RMPC’s solid state RAPID picosecond laser, for example, has pulse duration of less than 15 picoseconds. The system is controllable so that a single pulse can remove only 10 nm of material from the surface of a part. The short pulse means the energy is localized at small depth. The fact that there is no time for thermal conduction into the workpiece material makes the laser effective for machining metals such as steel, stainless steel, aluminum, molybdenum, brass and copper. This also enables the laser to machine non-metals such as Teflon, diamond, ceramics and glass without microcracking or chipping their surface.

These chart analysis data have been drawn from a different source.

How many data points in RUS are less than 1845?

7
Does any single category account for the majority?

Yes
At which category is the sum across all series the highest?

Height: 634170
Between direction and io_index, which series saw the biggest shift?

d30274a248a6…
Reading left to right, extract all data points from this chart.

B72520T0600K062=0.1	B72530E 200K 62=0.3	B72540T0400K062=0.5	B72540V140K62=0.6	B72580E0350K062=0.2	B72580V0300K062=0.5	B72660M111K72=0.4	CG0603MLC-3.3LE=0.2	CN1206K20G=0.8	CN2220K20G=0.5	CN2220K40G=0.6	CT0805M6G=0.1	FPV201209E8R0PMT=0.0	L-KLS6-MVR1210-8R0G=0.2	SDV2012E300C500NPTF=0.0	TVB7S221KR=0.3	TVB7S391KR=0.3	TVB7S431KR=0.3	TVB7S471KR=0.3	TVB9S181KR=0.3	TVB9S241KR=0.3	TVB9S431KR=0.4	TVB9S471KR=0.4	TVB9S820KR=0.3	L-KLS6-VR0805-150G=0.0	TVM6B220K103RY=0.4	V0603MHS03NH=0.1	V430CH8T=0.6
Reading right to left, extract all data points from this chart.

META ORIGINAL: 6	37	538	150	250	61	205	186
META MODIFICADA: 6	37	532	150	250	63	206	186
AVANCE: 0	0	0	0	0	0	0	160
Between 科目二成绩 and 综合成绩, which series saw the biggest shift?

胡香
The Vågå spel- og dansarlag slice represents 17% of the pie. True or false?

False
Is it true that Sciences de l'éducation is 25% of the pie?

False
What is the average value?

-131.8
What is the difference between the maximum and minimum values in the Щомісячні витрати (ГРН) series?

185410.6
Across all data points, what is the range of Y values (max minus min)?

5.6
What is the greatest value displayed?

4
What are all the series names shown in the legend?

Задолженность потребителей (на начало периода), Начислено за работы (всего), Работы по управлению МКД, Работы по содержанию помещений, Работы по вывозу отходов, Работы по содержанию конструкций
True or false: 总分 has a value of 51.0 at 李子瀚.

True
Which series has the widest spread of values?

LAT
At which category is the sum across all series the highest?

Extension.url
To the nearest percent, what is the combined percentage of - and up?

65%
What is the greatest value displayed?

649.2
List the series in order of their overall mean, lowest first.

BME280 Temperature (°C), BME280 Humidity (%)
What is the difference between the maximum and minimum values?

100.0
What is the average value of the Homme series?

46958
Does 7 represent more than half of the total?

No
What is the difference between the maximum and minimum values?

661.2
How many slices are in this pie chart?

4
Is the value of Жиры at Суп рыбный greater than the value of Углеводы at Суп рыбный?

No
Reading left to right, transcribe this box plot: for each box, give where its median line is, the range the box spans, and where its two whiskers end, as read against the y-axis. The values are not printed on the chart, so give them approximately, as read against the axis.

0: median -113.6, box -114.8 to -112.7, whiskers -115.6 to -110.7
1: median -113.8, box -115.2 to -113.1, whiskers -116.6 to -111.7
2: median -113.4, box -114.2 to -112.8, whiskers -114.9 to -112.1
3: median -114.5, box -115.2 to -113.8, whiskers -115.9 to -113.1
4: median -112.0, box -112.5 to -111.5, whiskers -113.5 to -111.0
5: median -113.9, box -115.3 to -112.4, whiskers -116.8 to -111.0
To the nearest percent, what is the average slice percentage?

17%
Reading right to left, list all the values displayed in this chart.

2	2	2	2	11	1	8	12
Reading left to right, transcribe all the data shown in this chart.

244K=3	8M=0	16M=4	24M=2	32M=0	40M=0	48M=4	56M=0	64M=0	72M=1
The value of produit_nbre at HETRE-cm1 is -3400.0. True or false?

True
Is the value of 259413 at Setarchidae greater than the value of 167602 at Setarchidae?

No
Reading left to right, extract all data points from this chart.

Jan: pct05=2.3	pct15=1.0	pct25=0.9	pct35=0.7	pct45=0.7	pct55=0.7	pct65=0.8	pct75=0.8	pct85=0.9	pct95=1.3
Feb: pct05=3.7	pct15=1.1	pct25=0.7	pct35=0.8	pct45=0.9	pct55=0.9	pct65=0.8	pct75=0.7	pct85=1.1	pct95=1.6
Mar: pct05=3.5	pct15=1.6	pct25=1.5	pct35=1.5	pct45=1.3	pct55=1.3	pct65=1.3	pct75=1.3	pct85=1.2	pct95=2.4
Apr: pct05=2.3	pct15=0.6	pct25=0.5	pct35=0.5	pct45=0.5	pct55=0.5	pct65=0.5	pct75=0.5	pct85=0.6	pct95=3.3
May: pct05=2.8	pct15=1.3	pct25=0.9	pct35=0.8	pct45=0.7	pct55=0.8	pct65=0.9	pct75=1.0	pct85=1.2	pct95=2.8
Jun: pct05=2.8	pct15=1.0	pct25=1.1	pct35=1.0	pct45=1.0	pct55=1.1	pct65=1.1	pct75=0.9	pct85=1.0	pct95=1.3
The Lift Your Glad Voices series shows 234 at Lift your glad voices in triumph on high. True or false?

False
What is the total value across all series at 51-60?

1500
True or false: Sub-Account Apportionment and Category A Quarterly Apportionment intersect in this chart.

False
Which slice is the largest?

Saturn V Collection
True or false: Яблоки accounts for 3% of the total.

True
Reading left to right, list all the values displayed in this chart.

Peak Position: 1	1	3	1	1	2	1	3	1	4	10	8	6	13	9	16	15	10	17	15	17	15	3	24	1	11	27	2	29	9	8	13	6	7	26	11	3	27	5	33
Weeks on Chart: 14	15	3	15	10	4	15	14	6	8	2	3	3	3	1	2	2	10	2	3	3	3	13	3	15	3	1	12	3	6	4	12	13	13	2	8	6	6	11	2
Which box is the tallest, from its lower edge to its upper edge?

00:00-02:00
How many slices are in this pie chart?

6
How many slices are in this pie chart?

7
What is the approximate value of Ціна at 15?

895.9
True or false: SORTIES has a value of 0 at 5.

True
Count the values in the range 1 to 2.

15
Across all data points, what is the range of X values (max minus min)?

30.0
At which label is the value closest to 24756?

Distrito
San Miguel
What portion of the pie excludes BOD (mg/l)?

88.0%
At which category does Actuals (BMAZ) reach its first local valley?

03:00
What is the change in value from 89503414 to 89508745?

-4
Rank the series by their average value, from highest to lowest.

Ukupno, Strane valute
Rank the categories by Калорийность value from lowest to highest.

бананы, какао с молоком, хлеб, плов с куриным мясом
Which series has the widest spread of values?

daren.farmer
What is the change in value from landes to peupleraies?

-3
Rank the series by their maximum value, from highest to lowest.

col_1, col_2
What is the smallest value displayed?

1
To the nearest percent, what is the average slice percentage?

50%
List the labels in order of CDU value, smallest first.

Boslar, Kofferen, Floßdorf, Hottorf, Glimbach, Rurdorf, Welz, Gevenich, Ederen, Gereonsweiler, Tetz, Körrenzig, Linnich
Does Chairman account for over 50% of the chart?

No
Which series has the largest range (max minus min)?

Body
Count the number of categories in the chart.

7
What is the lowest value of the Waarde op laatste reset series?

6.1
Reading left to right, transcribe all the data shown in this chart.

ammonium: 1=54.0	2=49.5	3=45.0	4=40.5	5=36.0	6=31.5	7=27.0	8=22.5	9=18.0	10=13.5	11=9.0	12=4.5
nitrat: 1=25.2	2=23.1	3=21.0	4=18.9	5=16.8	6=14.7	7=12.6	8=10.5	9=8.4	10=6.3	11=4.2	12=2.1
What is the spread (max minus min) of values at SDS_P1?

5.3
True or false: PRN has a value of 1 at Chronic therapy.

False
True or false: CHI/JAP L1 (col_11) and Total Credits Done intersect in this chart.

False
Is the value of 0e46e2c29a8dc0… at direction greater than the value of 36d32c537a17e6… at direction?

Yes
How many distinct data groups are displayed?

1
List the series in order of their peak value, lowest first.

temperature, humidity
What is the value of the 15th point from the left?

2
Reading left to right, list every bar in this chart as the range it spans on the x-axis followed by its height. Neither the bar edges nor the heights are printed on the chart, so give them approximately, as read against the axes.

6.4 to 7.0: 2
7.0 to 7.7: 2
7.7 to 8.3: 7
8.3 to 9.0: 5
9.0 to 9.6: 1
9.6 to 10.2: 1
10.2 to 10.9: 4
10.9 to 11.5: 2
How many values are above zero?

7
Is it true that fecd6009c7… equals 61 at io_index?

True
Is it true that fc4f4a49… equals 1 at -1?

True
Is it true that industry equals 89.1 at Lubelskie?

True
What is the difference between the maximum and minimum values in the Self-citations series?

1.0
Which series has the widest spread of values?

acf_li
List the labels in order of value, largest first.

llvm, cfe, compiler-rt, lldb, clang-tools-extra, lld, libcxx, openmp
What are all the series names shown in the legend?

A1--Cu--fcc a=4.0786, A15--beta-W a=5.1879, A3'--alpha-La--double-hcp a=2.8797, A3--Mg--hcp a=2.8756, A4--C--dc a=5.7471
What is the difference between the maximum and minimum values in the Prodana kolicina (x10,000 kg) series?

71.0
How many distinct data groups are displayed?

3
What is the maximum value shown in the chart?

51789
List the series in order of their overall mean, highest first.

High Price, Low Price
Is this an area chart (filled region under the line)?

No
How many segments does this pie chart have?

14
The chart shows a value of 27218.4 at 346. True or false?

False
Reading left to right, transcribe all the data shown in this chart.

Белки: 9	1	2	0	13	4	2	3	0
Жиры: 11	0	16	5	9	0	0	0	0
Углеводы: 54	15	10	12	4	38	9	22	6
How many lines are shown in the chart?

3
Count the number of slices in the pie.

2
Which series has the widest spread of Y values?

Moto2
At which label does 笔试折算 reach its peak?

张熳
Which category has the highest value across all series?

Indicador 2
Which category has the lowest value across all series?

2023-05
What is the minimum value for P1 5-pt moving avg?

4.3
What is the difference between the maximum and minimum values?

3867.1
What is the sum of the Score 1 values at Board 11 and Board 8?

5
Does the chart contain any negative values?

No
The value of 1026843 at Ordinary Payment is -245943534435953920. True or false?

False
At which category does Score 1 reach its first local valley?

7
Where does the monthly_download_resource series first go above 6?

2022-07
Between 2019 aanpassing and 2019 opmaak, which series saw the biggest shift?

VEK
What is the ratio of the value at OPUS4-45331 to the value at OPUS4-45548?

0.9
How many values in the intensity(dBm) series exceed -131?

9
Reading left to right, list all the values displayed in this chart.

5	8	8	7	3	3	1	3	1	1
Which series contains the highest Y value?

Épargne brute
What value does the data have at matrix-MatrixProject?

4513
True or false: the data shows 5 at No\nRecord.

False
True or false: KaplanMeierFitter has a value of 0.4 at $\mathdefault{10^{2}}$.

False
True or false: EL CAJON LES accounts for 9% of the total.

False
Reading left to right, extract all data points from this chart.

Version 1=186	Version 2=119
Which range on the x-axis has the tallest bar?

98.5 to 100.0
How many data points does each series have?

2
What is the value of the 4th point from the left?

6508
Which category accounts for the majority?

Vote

The minimal thermal and mechanical effects associated with cold ablation allows for a high repetition rate, which translates to high ablation (material removal) rates. The repetition rate of the RAPID laser is 500 kHz, which means ablation rates for steel can be as much as 1 mm³/min for an 8 kW laser.
For most micromachining applications, the spot size made with the RAPID picosecond laser is between 4 microns and 50 microns, depending upon the feature to be machined. In production situations, the laser can drill through metals as thick as 0.5 mm or create blind holes or cavities for micromolds as deep as 0.5 mm. It can be used for surface structuring in the micron range and removal of thin coatings on components without piercing or damaging the underlying substrate. In addition, the laser can be used to “hone” a workpiece to a better surface finish.
Laser Drilling Methods
There are four common techniques for laser micromachining of metals. These are single-shot, percussion, trepanning and helical drilling. Single-shot and percussion are the two fastest drilling methods. Because these methods use the raw laser beam for machining, the hole they create is roughly the same as laser beam’s spot size. These two methods can deliver aspect ratios (the ratio of a hole’s length to its diameter) as large as 10:1. However, in trepanning and helical drilling, the beam spot size is smaller than the hole to be machined and the workpiece or beam is maneuvered to create the hole. Special beam delivery systems are required for these latter two techniques.
During simple trepanning, the laser beam pierces through the material and cuts the hole in one circular movement. Helical drilling, a variant of trepanning, does not pierce through the material. In this case, the beam follows a helical path, ablating layers of material gradually with many spiraling passes. Although this is the slowest of the laser machining methods, it creates the most accurate holes and crisp edges on beam entry and exit sides. It is also the best option for drilling holes with high aspect ratios, which can be as large as 20:1. In addition, trepanning optics allow the beam to create either positive or negative wall tapers.
Workpiece fixturing and positioning for laser micromachining systems can be simple or elaborate, depending on the application. New fuel injector nozzle designs that have tapered and angled holes, for example, require multi-axis positioning (both linear and rotary) to produce the holes. Other sophisticated systems may use a vacuum chuck for flat workpieces. In some instances, though, a basic X-Y can be used to position workpieces for laser machining. In addition, double-sided tape or frames might suffice for fixturing thin workpieces.
For shops currently using nanosecond lasers with success, Mr. Ratermann doesn’t recommend switching to a picosecond laser. Although a picosecond laser is more accurate than a nanosecond laser, it is also more costly.
For shops considering the addition of a picosecond laser, Mr. Ratermann suggests sending part samples to a laser supplier to determine the speed and quality the laser can deliver. Shops might also consider visiting the laser supplier to determine whether basic workpiece and beam manipulation methods, or a more complex setup, would best suit their particular metal micromachining applications.